---------- DATA FOR PROCESSING
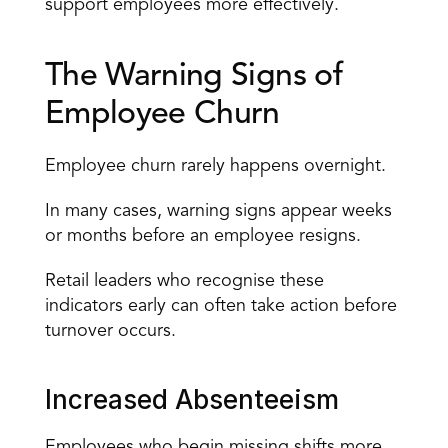
support employees more effectively.
The Warning Signs of 
Employee Churn
Employee churn rarely happens overnight.
In many cases, warning signs appear weeks 
or months before an employee resigns.
Retail leaders who recognise these 
indicators early can often take action before 
turnover occurs.
Increased Absenteeism
Employees who begin missing shifts more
--------------------
▶ [REQUIREMENT]
Reproduce the records exactly, images excluded.

▶ [SOLVED PROBLEM]
support employees more effectively.
The Warning Signs of 
Employee Churn
Employee churn rarely happens overnight.
In many cases, warning signs appear weeks 
or months before an employee resigns.
Retail leaders who recognise these 
indicators early can often take action before 
turnover occurs.
Increased Absenteeism
Employees who begin missing shifts more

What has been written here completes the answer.